Post-Kolonialismus geht davon aus, dass das gewaltsam etablierte Machtgefälle zwischen den ehe­maligen Kolonialmächten und Kolonien mit deren Unabhängigkeitserklärungen nicht verschwunden ist, sondern im Gegenteil bis heute aufrechterhalten wird. Postkoloniale Kritik beschäftigt sich mit der Überwindung weiterbestehender kolonialer Denk- und Handlungs­muster sowie fortgeführter politischer und wirtschaftlicher Ausbeutung ehemals kolonisierter Länder. Vor dem Hintergrund der kolonialen Vergangenheit Europas halten wir den euro­zentrischen Blick auf die Welt, der zwischen „entwickelten Industrieländern“ und „unter­entwickelten Entwicklungsländern“ unterscheidet, deshalb für kritisch zu hinterfragen. Denn auch der Entwicklungsbegriff selbst ist stark wertbehaftet und impliziert eine bestimmte Vorstellung von Entwicklung sowie die hierarchisierende Einteilung, wer die Macht hat zu „entwickeln“ und wer „entwickelt“ werden muss.
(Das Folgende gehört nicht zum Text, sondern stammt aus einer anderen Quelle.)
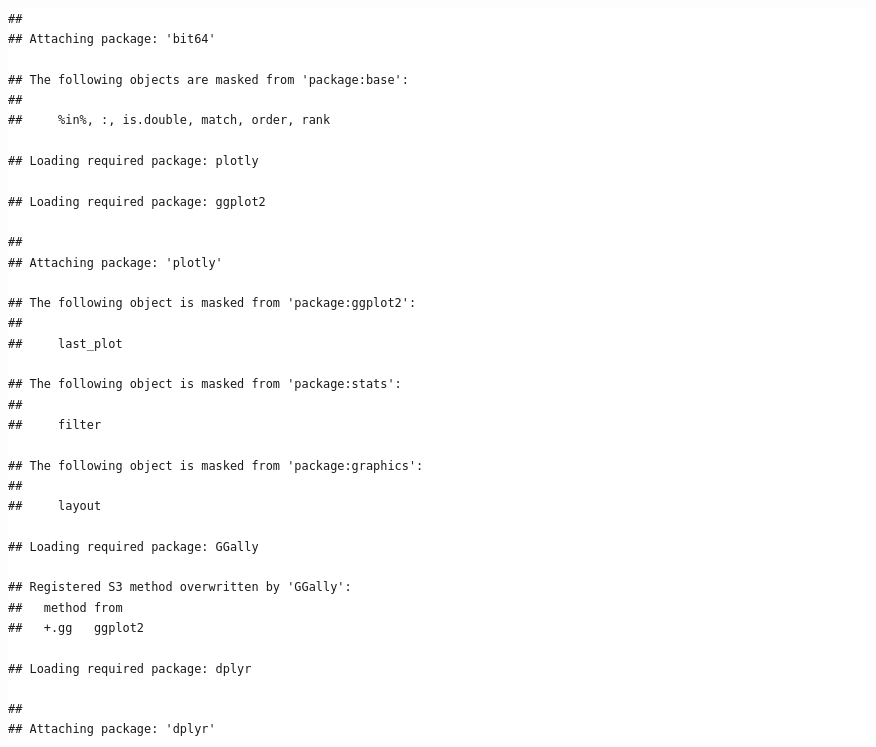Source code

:     ## 
    ## Attaching package: 'bit64'

    ## The following objects are masked from 'package:base':
    ## 
    ##     %in%, :, is.double, match, order, rank

    ## Loading required package: plotly

    ## Loading required package: ggplot2

    ## 
    ## Attaching package: 'plotly'

    ## The following object is masked from 'package:ggplot2':
    ## 
    ##     last_plot

    ## The following object is masked from 'package:stats':
    ## 
    ##     filter

    ## The following object is masked from 'package:graphics':
    ## 
    ##     layout

    ## Loading required package: GGally

    ## Registered S3 method overwritten by 'GGally':
    ##   method from   
    ##   +.gg   ggplot2

    ## Loading required package: dplyr

    ## 
    ## Attaching package: 'dplyr'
Aus diesem Grund verwenden wir statt „Industrie- und Entwicklungsländer“ oder „Erste und Dritte Welt“ die wertfreieren Begriffe des Globalen Südens sowie des Globalen Nordens. Dabei sind diese Begriffe nicht im geografischen Sinne zu verstehen, sondern als eine soziopolitische Einteilung. Der Begriff des Globalen Südens beschreibt dabei eine in der aktuellen Welt­ordnung benachteiligte politische und wirtschaftliche Position, während der Globale Norden eine mit Vorteilen bedachte, privilegierte Position beschreibt.

 

3.2 Ungleichheiten abbauen [↑]

Insbesondere vor dem Hintergrund der kolonialen Vergangenheit Kambodschas sowie der langen Unterstützung der Roten Khmer durch die Vereinten Nationen* sind wir von der Notwendig­keit der Unterstützung der ausgezeichneten Bildungsarbeit für in besonderem Maße benachteiligte Kinder und Jugendliche in Kambodscha durch New Future for Children über­zeugt.

Nichtsdestotrotz sind wir uns des Spannungsfelds bewusst, in welchem wir uns mit der Arbeit unseres Fördervereins bewegen. Den finanziellen Transfer von Deutschland nach Kambodscha halten wir für sinnvoll und notwendig, um bestehende Ungleichheiten zu redu­zieren. Dabei ist uns wichtig, dass die kambodschanische Organisation New Future for Children auch in Zukunft eigenverant­wortlich von Kambodschaner*innen geleitet wird und wir uns nicht in interne Prozesse und Abläufe der Organisation einmischen. Gleichzeitig wollen wir keine stereotypen Vorstellungen von einem „unterentwickelten, bettelarmen, aber exotischen und grundlegend andersartigen“ Kambodscha reproduzieren, dem von „entwickelten und wohlhabenden“ Deutschen geholfen werden muss, „die wissen, wo’s lang geht“. Wir wissen, dass uns dies wohl nicht in jeder Hinsicht gelingen kann und wird, halten aber die kritische Selbstreflexion sowie den Austausch und Diskurs mit anderen für not­wendig, um einen kompetenten Umgang mit der Problematik zu gewährleisten.

 

* Obwohl die Roten Khmer von 1975 bis Ende der 1990er Jahre die kambodschanische Infrastruktur gezielt zerstörten und rund zwei von sieben Millionen Kambodschaner*innen brutal ermordeten, wurden sie während des Kalten Kriegs von den „Westmächten“ lange als Verbündete gegenüber dem kommunistischen Vietnam angesehen.